Pra que tanta celeuma sobre a participação social?
03/09/2014
- Opinión
A ganhadora do Nobel Elinor Ostrom provou que bens relevantes
são mais bem geridos por quem é afetado pela gestão
A recente discussão sobre a política de participação social traz consigo uma grande indagação. Por que uma proposta de participação direta, em diferentes instâncias, de formulação de políticas públicas poderia gerar tanta controvérsia?
Controvérsia incompreensível, por razões óbvias. Participação popular nunca se opôs à democracia. É, ao contrário, o seu corolário. Participação popular também nunca se opôs à tomada consequente e bem informada de decisões. É, ao contrário, seu requisito. Não é preciso ir longe nem se valer de exemplos históricos, para demonstrar as duas afirmações.
Quanto à primeira, basta ler o artigo 1º, parágrafo único de nossa Constituição Federal: “Todo poder emana do povo, que o exerce por meio de representantes eleitos ou diretamente, nos termos desta Constituição”. Mas como, aparentemente, essa solene declaração constitucional serve de mera fachada para encobrir a permanente realidade oligárquica, é preciso ir mais longe.
Para demonstrar a ligação entre participação popular e democracia, o mais convincente é identificar sua presença nos sistemas que – para o bem e para o mal – sempre foram o exemplo a ser seguido, no discurso majoritário entre nós.
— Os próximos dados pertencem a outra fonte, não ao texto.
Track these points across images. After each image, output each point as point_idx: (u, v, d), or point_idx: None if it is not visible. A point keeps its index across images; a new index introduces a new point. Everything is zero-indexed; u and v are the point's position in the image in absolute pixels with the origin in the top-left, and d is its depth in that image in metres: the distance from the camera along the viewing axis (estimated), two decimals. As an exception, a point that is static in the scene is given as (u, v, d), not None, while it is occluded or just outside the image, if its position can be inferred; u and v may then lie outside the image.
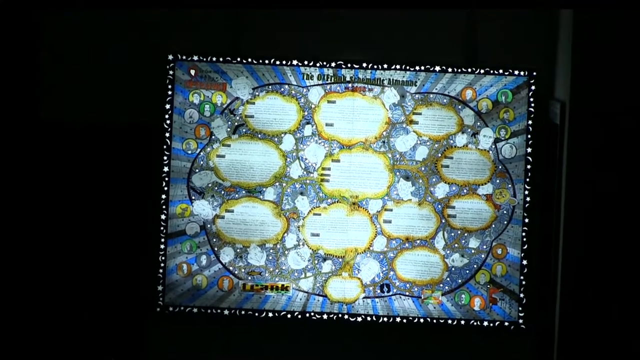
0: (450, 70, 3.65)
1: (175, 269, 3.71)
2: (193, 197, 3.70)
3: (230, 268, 3.72)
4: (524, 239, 3.67)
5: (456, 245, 3.70)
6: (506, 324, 3.69)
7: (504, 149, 3.67)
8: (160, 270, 3.69)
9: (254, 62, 3.66)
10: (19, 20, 3.56)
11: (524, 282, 3.68)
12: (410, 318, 3.70)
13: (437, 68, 3.65)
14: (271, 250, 3.71)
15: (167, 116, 3.67)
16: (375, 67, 3.66)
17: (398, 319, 3.70)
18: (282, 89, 3.67)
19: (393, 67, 3.66)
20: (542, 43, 3.71)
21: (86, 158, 3.75)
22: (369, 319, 3.70)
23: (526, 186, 3.67)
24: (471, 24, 3.71)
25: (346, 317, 3.70)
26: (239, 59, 3.66)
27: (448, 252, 3.70)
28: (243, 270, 3.72)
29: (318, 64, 3.66)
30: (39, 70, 3.68)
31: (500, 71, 3.64)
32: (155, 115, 3.65)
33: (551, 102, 3.67)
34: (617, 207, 3.39)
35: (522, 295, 3.68)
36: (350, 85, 3.67)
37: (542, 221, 3.68)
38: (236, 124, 3.69)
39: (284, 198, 3.71)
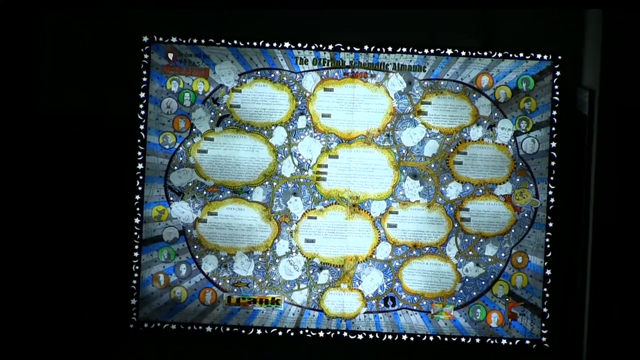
0: (463, 53, 3.60)
1: (151, 280, 3.64)
2: (171, 198, 3.63)
3: (214, 279, 3.64)
4: (548, 246, 3.60)
5: (470, 252, 3.63)
6: (527, 342, 3.62)
7: (525, 143, 3.60)
8: (134, 282, 3.63)
9: (241, 44, 3.60)
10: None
11: (547, 295, 3.61)
12: (418, 335, 3.63)
13: (449, 51, 3.60)
14: (260, 259, 3.64)
15: (141, 106, 3.61)
16: (379, 50, 3.59)
17: (404, 337, 3.63)
18: (273, 75, 3.61)
19: (398, 50, 3.60)
20: (568, 23, 3.67)
21: (51, 154, 3.69)
22: (371, 336, 3.63)
23: (550, 186, 3.59)
24: (487, 2, 3.73)
25: (345, 334, 3.63)
26: (223, 41, 3.61)
27: (461, 260, 3.63)
28: (228, 281, 3.64)
29: (313, 47, 3.60)
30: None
31: (521, 55, 3.59)
32: (128, 105, 3.60)
33: (578, 90, 3.60)
34: (653, 209, 3.39)
35: (545, 309, 3.61)
36: (349, 70, 3.60)
37: (568, 225, 3.63)
38: (220, 114, 3.61)
39: (275, 199, 3.63)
O sistema político norte-americano, sob certos aspectos mais sofrível que o nosso (como a eleição minoritária do presidente Bush, em 2000, demonstrou), usa largamente dos instrumentos de participação popular direta. A maioria dos estados norte-americanos e muitos municípios aplicam políticas de iniciativa popular, ou votadas diretamente pelos cidadãos, em conselhos municipais de caráter não só consultivo, mas também deliberativo.
Quanto à ligação entre participação popular e qualidade das decisões públicas, sua demonstração é ainda mais fácil. Só a proximidade com os interesses administrados produz decisões informadas. Mais do que isso, só essa proximidade ajuda a criar uma população apta a discutir de maneira informada os seus interesses nas esferas próprias. Ainda aqui dois exemplos são relevantes.
O primeiro, acadêmico e prático, chama atenção para o valor puro da participação. A primeira mulher a receber o Prêmio Nobel de Economia (2009), Elinor Ostrom, foi agraciada exatamente por suas pesquisas que demonstraram, entre outras coisas, que bens de grande relevância e valor para a coletividade (o que ela chama de common goods – bens comuns) só podem ser convenientemente geridos, quando submetidos à administração dos próprios grupos afetados pela sua gestão. Os exemplos concretos por ela citados, que vão desde a gestão da pesca no Mar do Norte à autogestão de bairros carentes no Peru, são muito reveladores.
O segundo exemplo da importância da participação social na qualidade das decisões a serem tomadas ocorreu na Alemanha. Lá, desde os anos 60 do século XX, criou-se por lei a obrigatoriedade de participação paritária dos representantes de trabalhadores de grandes empresas no seu órgão decisório (Aufsichtsrat). Os resultados, naquele momento, surpreendentes, marcam a economia alemã até hoje. A participação decisória dos trabalhadores incrementou a qualidade da gestão das empresas, levando à sua profissionalização e ao abandono da tradicional gestão familiar. No nível macroeconômico, estimulou a concentração da maior parte dos investimentos das grandes empresas alemãs no longo prazo (que em muitos casos até hoje geram frutos) e não no curto prazo, voltados a produzir os malfadados lucros exorbitantes e imediatos (fontes da crise econômica global de 2008).
Se a participação popular só faz reforçar a democracia e a qualidade das decisões, pergunta-se: por que tanta celeuma? Há duas explicações possíveis. A primeira, mais simples, mas não necessariamente única, é a do momento político. A infeliz coincidência com o calendário eleitoral teria feito que surgissem críticas de pessoas, órgãos e instituições, que em outro momento jamais se manifestariam contra a participação popular.
A segunda é mais complexa, mas não necessariamente menos verdadeira. O oposto de participação popular não é e nunca foi, como visto, a democracia. É, sim, o domínio das decisões tomadas oligarquicamente pelos grupos minoritários mais influentes, política e economicamente. Assim, podadas as iniciativas de participação popular, as políticas públicas, as leis e os regulamentos continuariam nas mãos dos que sempre detiveram, na sombra, o poder soberano.